Creationist-friendly officials in Kentucky are moving forward with plans to grant tax breaks to the ridiculous “Ark Encounter” theme park, thereby ensuring the state’s status as a laughingstock for the entire world, for many years to come.
The centerpiece of the Ark Encounter park will be a 500- by-75-foot wooden ark, billed as a replica of the biblical Noah’s Ark. The proposed project has garnered national and international attention, with critics questioning whether granting state tax incentives to the project would violate laws separating church and state.
Ya think? Just because the group behind it is a bunch of unreconstructed creationist fanatics who believe Noah’s Ark actually existed, in the real world, exactly as described in the Bible, let’s not rush to judgment.
Cary Summers, the ark park’s lead consultant, told the board the project is expected to create 900 full- and part-time jobs after its completion and probably will draw 1.6 million visitors a year. Summers said the project is privately funded, and the group does not need a bank loan at this time.
In other words, a dismaying number of people are handing over their hard-earned cash to these charlatans, one way or another.
Summers declined to name the investors. The Answers in Genesis group, which started the Creation Museum that opened in Petersburg in May 2007, will handle daily operations of the park, which will include live and animatronic animals, a replica of the Tower of Babel, an amphitheater and a children’s play area.

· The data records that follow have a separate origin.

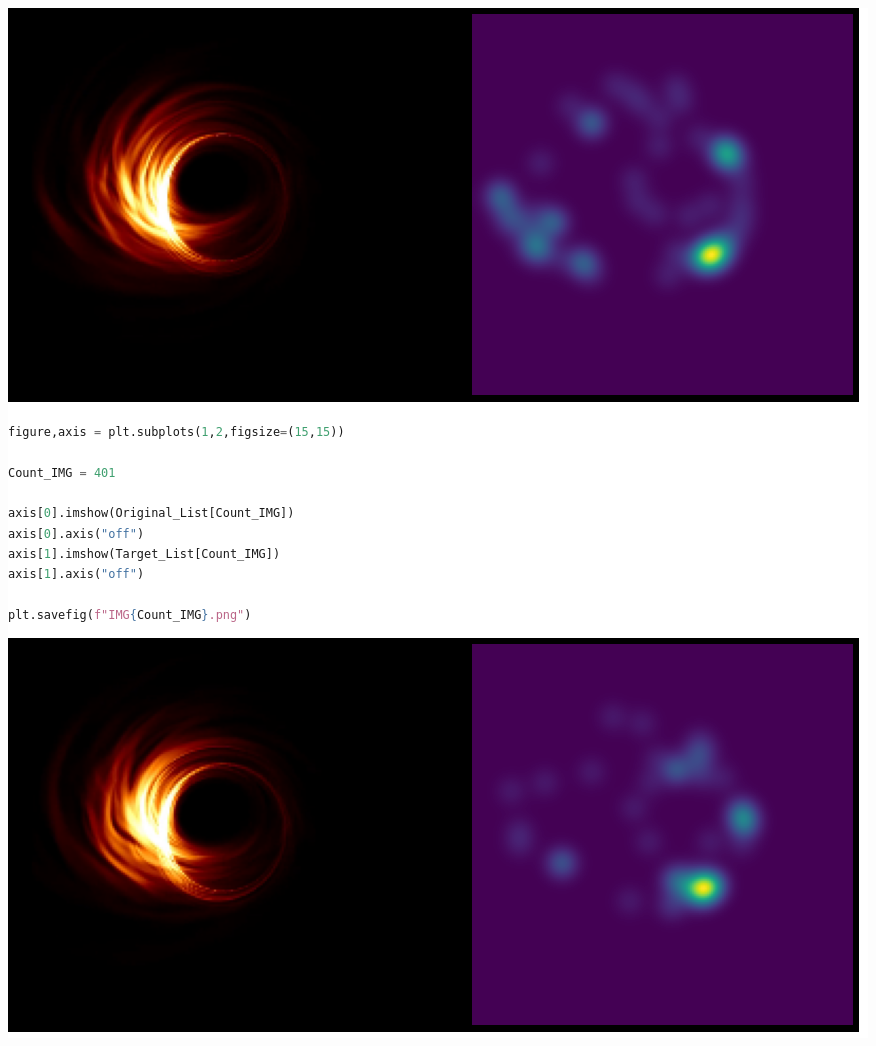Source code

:     
![png](/img/posts/blackhole-simulation/output_93_0.png)
    



```python
figure,axis = plt.subplots(1,2,figsize=(15,15))

Count_IMG = 401 

axis[0].imshow(Original_List[Count_IMG])
axis[0].axis("off")
axis[1].imshow(Target_List[Count_IMG])
axis[1].axis("off")

plt.savefig(f"IMG{Count_IMG}.png")
```


    
![png](/img/posts/blackhole-simulation/output_94_0.png)
    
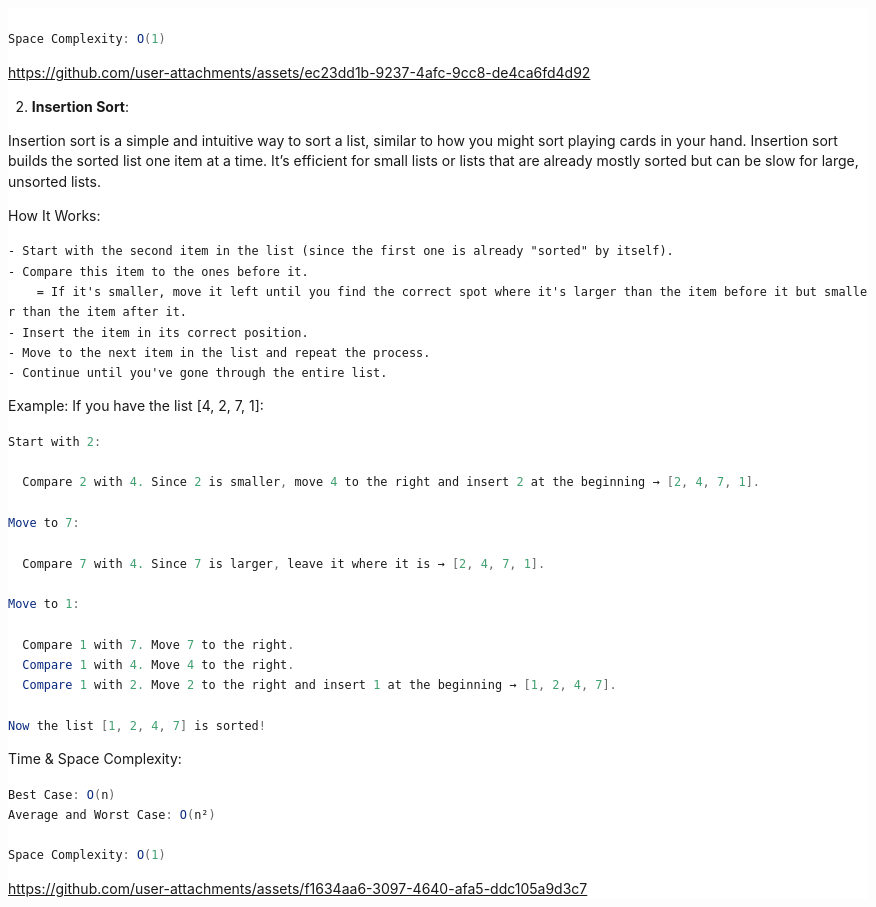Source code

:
 ``` java

Space Complexity: O(1)
```

https://github.com/user-attachments/assets/ec23dd1b-9237-4afc-9cc8-de4ca6fd4d92




2. **Insertion Sort**: 

Insertion sort is a simple and intuitive way to sort a list, similar to how you might sort playing cards in your hand. Insertion sort builds the sorted list one item at a time. It’s efficient for small lists or lists that are already mostly sorted but can be slow for large, unsorted lists.

How It Works:
```
- Start with the second item in the list (since the first one is already "sorted" by itself).
- Compare this item to the ones before it.
    = If it's smaller, move it left until you find the correct spot where it's larger than the item before it but smaller than the item after it.
- Insert the item in its correct position.
- Move to the next item in the list and repeat the process.
- Continue until you've gone through the entire list.
```

Example:
If you have the list [4, 2, 7, 1]:
```java
Start with 2:

  Compare 2 with 4. Since 2 is smaller, move 4 to the right and insert 2 at the beginning → [2, 4, 7, 1].

Move to 7:

  Compare 7 with 4. Since 7 is larger, leave it where it is → [2, 4, 7, 1].

Move to 1:

  Compare 1 with 7. Move 7 to the right.
  Compare 1 with 4. Move 4 to the right.
  Compare 1 with 2. Move 2 to the right and insert 1 at the beginning → [1, 2, 4, 7].

Now the list [1, 2, 4, 7] is sorted!
```
Time & Space Complexity: 
```java
Best Case: O(n)
Average and Worst Case: O(n²)

Space Complexity: O(1)
```

https://github.com/user-attachments/assets/f1634aa6-3097-4640-afa5-ddc105a9d3c7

Summers said after Monday’s meeting the investors were not connected to a similar biblical-themed park in Tennessee that never materialized.
Those were some other rube-fleecing unnamed hucksters.
Backers of the project say they think the Ark Encounter will be a success in large part because of the Creation Museum’s success. The museum has attracted nearly 1 million visitors since it opened in 2007, officials with Answers in Genesis have said.
Summers said the group’s data show “there is a high, high interest in this subject matter.”
Did I already use the word “dismaying?”
Summers said the group is looking at the possibility of employing Amish carpenters from Kentucky to help build the Ark.
I wonder how many Amish carpenters Noah needed to help build the original Ark?
Oh, that’s right — don’t be silly. There weren’t any Amish people back then. Just goats and chickens and lions and lambs and snails and birds and vegetarian dinosaurs.